Building on the OP code

int main(int argc, char *argv[]) {

    int i =1 ;

    // Argument list for first call
    i1 = i ;
    char *prog1[argc];
    while (strcmp(argv[i], "+") != 0) {
            prog1[i-i1] = argv[i];
            i++;
    }
    prog[i-1] = NULL ;

    // Argument list for second call
    int i2 = i ;
    char *prog2[argc];
    whlie ( i < argc ) {
        prog2[i-i2] = argv[i] ;
    } ;
    prog2[i-i2] = NULL ;

    pid_t pid1 = fork() ;
    if ( pid1 == 0) {
        execvp(prog1[0], prog1);
        exit(0);
    }

    pid_t pid2 = fork() ;
    if ( pid2 == 0) {
        execvp(prog2[0], prog2);
        exit(0);
    }

    // Wait for all childs
    int status ;
    while ( wait(&status) ) { } ;

    exit(0);
}

Forking works fine for parallel execution, but I'd recommend using threads instead. Either use a higher level threading API or use the standard for POSIX, pthreads. When you compile just make sure you link with -lpthread .

Something like:

#include <pthread.h>

typedef struct
{
  const char* command;
} thread_arg;

void* command_thread(void* v_arg)
{
  thread_arg* arg = (thread_arg*) v_arg;
  system(arg->command);
}

int main(int argc, char** argv)
{
  pthread_t thread0, thread1;
  thread_arg arg0, arg1;

  /* specify arguments */
  arg0.command = [command to execute on thread 0];
  arg1.command = [command to execute on thread 1];

  /* create threads */
  pthread_create(&thread0, NULL, command_thread, &arg0);
  pthread_create(&thread1, NULL, command_thread, &arg1);

  /* wait for threads to complete */
  pthread_join(thread0, NULL);
  pthread_join(thread1, NULL);

  return 0;
}

would work, if arguments were properly delimited.

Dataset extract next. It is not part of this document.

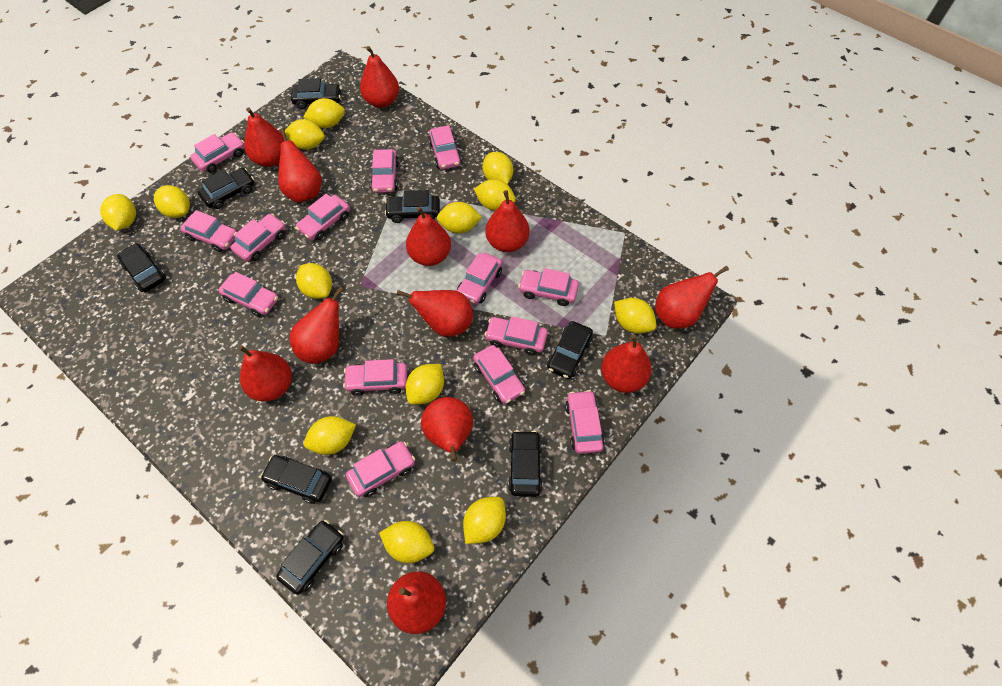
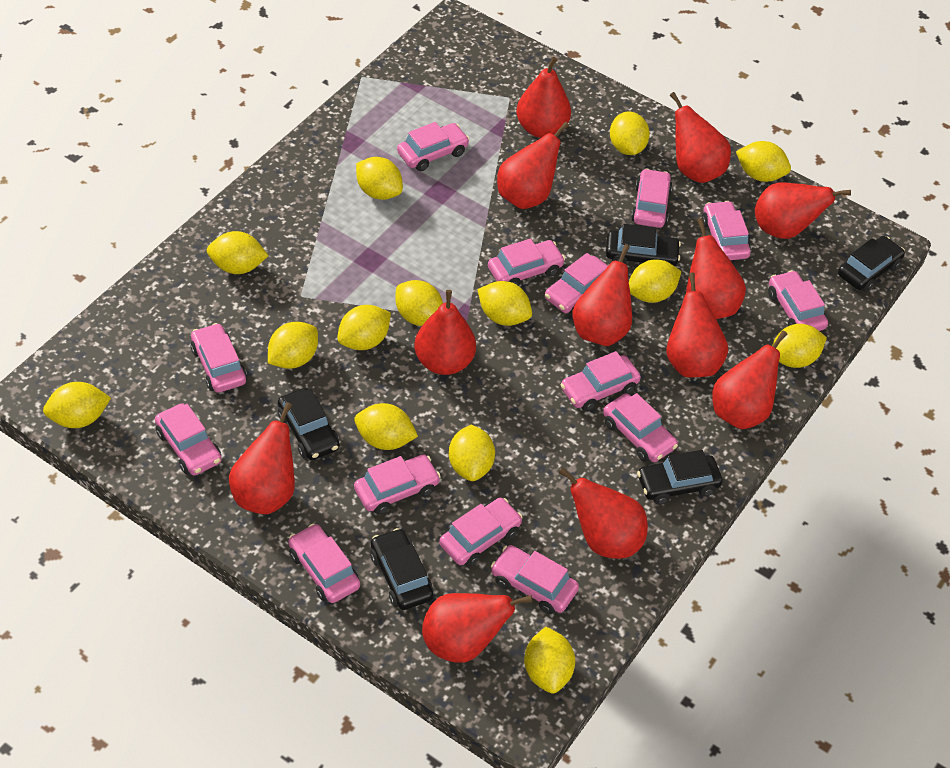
black car: [117,243,166,292] [198,168,254,209] [260,455,332,504] [276,520,344,595] [291,78,341,109] [385,190,440,223] [508,430,543,497] [547,321,593,379] = 8 -> [278,388,339,460] [370,528,433,610] [606,224,681,266] [637,450,723,505] [838,236,905,292] = 5
yellow lemon: [100,194,136,230] [154,185,190,218] [285,119,325,150] [296,263,332,299] [304,98,345,128] [304,416,356,455] [379,521,434,563] [405,364,444,405] [437,202,482,234] [463,497,506,544] [474,179,516,211] [483,152,513,184] [614,298,656,334] = 13 -> [43,382,111,428] [207,231,269,274] [268,322,318,369] [337,305,391,350] [354,403,418,450] [356,157,403,200] [395,280,443,326] [449,425,495,481] [477,281,532,326] [524,627,575,693] [610,111,650,155] [629,259,682,303] [736,141,791,182] [772,324,827,368] = 14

If you don't have to use + to delimit two arguments I'd just use double quotes when calling the program and then just take argv[1] and argv[2] as the commands.

If this is an assignment and you must use + to delimit, then you should check if + is even in the list of arguments.

int p = 0;
unsigned int i = 0;

/* check if any argument is '+' */
for(unsigned int j = 1; j < argc; j++) {
  if(strcmp(argv[j], "+") == 0) {
    p = 1;
    i = j;
  }
}

/* feel free to resize as needed */
char command0[256];
char command1[256];

if(p) {
  /* plus found, separate strings */

  /* get string before plus */
  for(unsigned int j = 1; j < i; j++) {
    strcat(command0, argv[j]);
    strcat(command0, " ");
  }

  /* get string after plus, i + 1 as i is zero based */
  for(unsigned int j = i + 1; j < argc; j++)
  {
    strcat(command1, argv[j]);
    strcat(command1, " ");
  }
}

strcat just copies the second string argument onto the end of the first, while also assuring the command is properly zero terminated.